As someone from Nigeria, I usually have mixed feelings when my friends announce they are planning to go volunteer in a country with a high poverty rate.
The whole process is a little, well, uncomfortable. I am from Nigeria, and I have family that live there. To me, the idea of someone flying to some African country and offering them help is truly bizarre — probably as strange as it would be for an American to see someone from Nigeria travel here for two weeks to do the same. It also seems more than a little unproductive. I have never understood brief one-time volunteer trips. If you care about a community of people, shouldn’t helping them be a lifelong goal, and not a glorified vacation?
I acknowledge that some people go on these volunteer trips with the intention of genuinely trying to invest in sustainable change, but the vast majority of the time, that is far from the case. For many people, trips to volunteer in less wealthy countries produce little more than a few eye-catching Instagram posts at best. At worst, they produce actual harm for the communities they seek to help.
One can consider the example of Tara Winkler, the managing director of the Cambodian Children’s Trust, who has dedicated her life to helping kids in the Southeast Asian country. She is undoubtedly a brilliant activist, but at times in her life, her work has caused more harm than good. For a large portion of her activist career, she was unknowingly volunteering at an orphanage that essentially stole children from their parents in order to collect tourist donations, a common problem in many countries.
Winkler and my friends who travel to volunteer are both part of a far-reaching phenomenon: the spread of voluntourism. Voluntourism describes a form of tourism built on the idea that wealthy vacationers can turn their trip to a foreign country into a chance to help build a school, teach English or something along those lines. However, as this New York Times article outlines, this type of quick and easy activism frequently has negative repercussions. A family going on a voluntourism trip to help build Haitian schools might end up taking jobs from local bricklayers. Or consider those who travel to work with orphans. It may seem rewarding for both parties in the moment, but the eventual abandonment can hurt the kids in the long-term.
This is not to say that privileged communities should not take any action, however. It is merely to say that before beginning efforts to help, humility and practicality are key. We have the obligation to research and identify the best way we personally can contribute to issues around the world.
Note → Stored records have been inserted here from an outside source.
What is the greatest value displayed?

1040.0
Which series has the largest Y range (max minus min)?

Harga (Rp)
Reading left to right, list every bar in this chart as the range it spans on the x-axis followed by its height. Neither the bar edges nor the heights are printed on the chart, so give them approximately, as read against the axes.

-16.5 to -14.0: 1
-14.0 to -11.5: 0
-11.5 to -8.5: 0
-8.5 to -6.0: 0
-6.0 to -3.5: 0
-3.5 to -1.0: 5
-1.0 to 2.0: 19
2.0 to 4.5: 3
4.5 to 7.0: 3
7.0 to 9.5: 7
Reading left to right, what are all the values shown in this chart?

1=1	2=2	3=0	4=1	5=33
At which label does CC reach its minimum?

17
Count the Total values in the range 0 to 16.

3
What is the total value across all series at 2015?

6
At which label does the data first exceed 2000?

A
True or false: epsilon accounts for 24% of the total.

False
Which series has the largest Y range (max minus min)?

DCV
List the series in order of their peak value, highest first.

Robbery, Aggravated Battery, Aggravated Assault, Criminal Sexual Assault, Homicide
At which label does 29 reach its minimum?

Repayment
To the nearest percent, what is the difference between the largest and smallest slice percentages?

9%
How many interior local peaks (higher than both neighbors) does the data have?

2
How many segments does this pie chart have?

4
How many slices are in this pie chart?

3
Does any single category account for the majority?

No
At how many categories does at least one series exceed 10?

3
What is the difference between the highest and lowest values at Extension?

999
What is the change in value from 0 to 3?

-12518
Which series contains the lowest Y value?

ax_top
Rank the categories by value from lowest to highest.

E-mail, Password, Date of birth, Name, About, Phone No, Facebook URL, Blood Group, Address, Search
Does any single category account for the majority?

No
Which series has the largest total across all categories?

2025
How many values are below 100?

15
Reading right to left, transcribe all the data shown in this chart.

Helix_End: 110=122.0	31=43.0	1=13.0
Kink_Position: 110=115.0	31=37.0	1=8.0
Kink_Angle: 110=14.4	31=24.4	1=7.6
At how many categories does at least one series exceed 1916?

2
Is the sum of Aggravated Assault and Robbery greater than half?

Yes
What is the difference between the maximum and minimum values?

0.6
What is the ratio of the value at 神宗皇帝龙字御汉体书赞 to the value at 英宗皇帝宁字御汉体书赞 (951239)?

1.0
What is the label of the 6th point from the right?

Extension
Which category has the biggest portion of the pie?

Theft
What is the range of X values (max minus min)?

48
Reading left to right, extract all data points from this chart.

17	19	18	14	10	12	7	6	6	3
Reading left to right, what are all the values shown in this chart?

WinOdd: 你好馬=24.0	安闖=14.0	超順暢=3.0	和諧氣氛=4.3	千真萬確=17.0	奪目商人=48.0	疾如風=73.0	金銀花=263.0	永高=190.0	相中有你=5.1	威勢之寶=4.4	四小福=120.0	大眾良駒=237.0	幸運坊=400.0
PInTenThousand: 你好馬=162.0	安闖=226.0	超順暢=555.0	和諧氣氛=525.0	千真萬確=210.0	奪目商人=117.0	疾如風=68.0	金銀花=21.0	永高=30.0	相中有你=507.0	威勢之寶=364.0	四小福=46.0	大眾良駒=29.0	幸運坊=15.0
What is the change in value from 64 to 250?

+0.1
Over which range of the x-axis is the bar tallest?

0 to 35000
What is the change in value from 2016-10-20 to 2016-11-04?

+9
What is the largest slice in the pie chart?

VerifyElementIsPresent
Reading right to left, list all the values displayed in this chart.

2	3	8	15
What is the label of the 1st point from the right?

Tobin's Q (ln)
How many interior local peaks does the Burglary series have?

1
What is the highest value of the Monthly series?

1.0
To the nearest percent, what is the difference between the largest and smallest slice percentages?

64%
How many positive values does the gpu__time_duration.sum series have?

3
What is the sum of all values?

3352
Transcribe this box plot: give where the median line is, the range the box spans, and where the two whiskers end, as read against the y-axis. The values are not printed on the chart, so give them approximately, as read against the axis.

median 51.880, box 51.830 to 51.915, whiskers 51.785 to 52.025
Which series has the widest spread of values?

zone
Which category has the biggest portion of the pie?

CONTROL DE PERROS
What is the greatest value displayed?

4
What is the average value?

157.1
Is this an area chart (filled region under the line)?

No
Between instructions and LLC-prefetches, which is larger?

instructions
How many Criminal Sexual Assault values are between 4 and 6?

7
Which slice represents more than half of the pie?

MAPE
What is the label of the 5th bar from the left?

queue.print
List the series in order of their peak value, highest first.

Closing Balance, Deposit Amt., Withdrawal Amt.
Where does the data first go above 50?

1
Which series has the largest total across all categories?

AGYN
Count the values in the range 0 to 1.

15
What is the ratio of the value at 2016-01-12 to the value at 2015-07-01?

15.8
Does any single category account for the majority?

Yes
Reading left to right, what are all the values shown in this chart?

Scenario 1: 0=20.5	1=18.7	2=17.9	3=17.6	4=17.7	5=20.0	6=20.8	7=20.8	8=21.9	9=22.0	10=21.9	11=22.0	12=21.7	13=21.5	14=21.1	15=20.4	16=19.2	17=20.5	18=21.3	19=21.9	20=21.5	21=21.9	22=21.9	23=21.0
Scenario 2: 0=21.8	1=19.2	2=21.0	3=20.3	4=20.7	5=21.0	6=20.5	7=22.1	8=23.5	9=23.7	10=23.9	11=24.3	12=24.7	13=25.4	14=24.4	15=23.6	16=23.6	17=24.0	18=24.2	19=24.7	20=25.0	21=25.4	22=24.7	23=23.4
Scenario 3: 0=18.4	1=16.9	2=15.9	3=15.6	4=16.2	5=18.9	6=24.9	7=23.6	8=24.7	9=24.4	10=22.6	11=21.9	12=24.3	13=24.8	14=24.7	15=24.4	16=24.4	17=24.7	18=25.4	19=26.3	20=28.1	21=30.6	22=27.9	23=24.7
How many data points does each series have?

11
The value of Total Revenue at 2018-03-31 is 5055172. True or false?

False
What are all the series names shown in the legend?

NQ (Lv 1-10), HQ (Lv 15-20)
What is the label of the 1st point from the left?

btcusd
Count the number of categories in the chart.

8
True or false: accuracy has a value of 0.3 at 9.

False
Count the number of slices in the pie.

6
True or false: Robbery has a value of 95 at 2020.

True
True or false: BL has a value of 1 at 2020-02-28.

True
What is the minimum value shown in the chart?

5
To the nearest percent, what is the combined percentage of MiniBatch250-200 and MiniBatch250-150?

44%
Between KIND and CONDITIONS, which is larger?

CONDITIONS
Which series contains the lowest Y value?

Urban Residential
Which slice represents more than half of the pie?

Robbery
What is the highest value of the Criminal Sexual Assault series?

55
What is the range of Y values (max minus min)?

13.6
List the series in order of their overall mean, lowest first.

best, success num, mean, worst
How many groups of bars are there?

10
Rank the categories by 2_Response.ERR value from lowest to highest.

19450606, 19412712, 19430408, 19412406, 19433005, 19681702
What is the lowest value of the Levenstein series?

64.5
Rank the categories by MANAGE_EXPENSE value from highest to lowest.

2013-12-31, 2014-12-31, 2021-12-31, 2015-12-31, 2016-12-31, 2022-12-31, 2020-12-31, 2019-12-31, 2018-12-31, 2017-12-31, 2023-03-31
Frankly, the family laying bricks in Haiti probably should not have gone to a country they know nothing about to do a job they aren’t qualified for. But, they could make a real impact by investing their wealth into local industries in that town. Similarly, visiting an orphanage might just result in the perpetuation of attachment disorders. But, supporting local efforts to protect financially insecure families — as Tara Winkler later did — could change lives forever.
I have known from the time I was a child that I wanted to work to advance human rights, specifically in Nigeria, where my parents are from. I understand what it is to want to help communities that one rarely sees, but that one still feels indebted to. But the reality is, there is no easy way to do that. I will be in school for the next six or more years trying to learn the skills needed to help a community I care deeply about. It will be a long and complicated process, and I probably still won’t have learned everything I need to upon graduation. The knowledge of that fact is intimidating and sometimes even discouraging, but I know it will be worth it. That is the advice I would like to leave all volunteers with. If there is a community you wish to help, do the research first. Put in the work to find sustainable, valuable solutions. It won’t be as fun or quick as voluntourism is, but the knowledge you are doing the absolute best you can? That is well worth the wait.